Now, if we look at what compiler explorer is producing, we have, for g++:

count(unsigned long):
  mov rax, rdi
  test rdi, rdi
  je .L2
  xor edx, edx
.L3:
  add rdx, 1
  cmp rax, rdx
  jne .L3
.L2:
  ret
main:
  mov eax, 1
  xor edx, edx
  cmp edi, 1
  jg .L25
.L21:
  add rdx, 1
  cmp rdx, rax
  jb .L21
  mov eax, edx
  ret
.L25:
  push rcx
  mov rdi, QWORD PTR [rsi+8]
  mov edx, 10
  xor esi, esi
  call strtoll
  mov rdx, rax
  test rax, rax
  je .L11
  xor edx, edx
.L12:
  add rdx, 1
  cmp rdx, rax
  jb .L12
.L11:
  mov eax, edx
  pop rdx
  ret

and for clang++:

count(unsigned long): # @count(unsigned long)
  test rdi, rdi
  je .LBB0_1
  mov rax, rdi
.LBB0_3: # =>This Inner Loop Header: Depth=1
  dec rax
  jne .LBB0_3
  mov rax, rdi
  ret
.LBB0_1:
  xor edi, edi
  mov rax, rdi
  ret
main: # @main
  push rbx
  cmp edi, 2
  jl .LBB1_1
  mov rdi, qword ptr [rsi + 8]
  xor ebx, ebx
  xor esi, esi
  mov edx, 10
  call strtoll
  test rax, rax
  jne .LBB1_3
  mov eax, ebx
  pop rbx
  ret
.LBB1_1:
  mov eax, 1
.LBB1_3:
  mov rcx, rax
.LBB1_4: # =>This Inner Loop Header: Depth=1
  dec rcx
  jne .LBB1_4
  mov rbx, rax
  mov eax, ebx
  pop rbx
  ret

Understanding the code generated by g++, is not that complicated, the loop being:

.L3:
  add rdx, 1
  cmp rax, rdx
  jne .L3

every iteration increments rdx, and compares it to rax that stores the size of the loop.

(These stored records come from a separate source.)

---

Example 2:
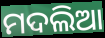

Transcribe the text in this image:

ମଦଲିଆ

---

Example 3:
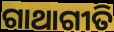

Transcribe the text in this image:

ଗାଥାଗୀତି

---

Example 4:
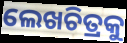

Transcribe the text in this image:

ଲେଖଚିତ୍ରକୁ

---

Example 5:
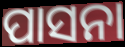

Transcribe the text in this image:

ପାସନା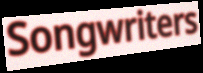
Songwriters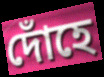
দোঁহেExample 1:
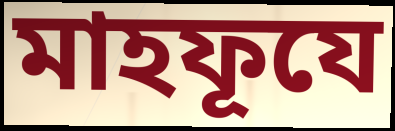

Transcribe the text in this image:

মাহফূযে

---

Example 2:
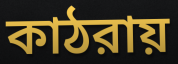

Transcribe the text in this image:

কাঠরায়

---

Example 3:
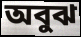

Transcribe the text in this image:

অবুঝ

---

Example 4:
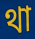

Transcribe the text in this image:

থা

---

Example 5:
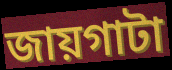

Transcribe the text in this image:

জায়গাটা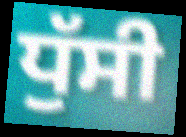
ਧੁੱਸੀ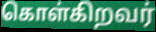
கொள்கிறவர்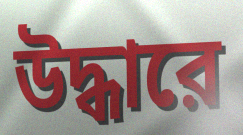
উদ্ধারে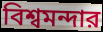
বিশ্বমন্দারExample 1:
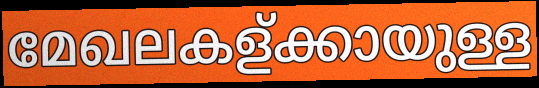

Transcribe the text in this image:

Now, I have no idea of what clang++ is doing. Apparently it uses dec, which is weird to me, and I don't even understand where the actual loop is. My question is the following: what is clang doing?

(I am looking for comments about the clang assembly code to describe what is done at each step and how it actually works).

回答1:

The effect of the function is to return n, either by counting up to n and returning the result, or by simply returning the passed-in value of n. The clang code does the latter. The counting loop is here:

   mov rax, rdi
.LBB0_3: # =>This Inner Loop Header: Depth=1
  dec rax
  jne .LBB0_3
  mov rax, rdi
  ret

It begins by copying the value of n into rax. It decrements the value in rax, and if the result is not 0, it jumps back to .LBB0_3. If the value is 0 it falls through to the next instruction, which copies the original value of n into rax and returns.

There is no i stored, but the code does the loop the prescribed number of times, and returns the value that i would have had, namely, n.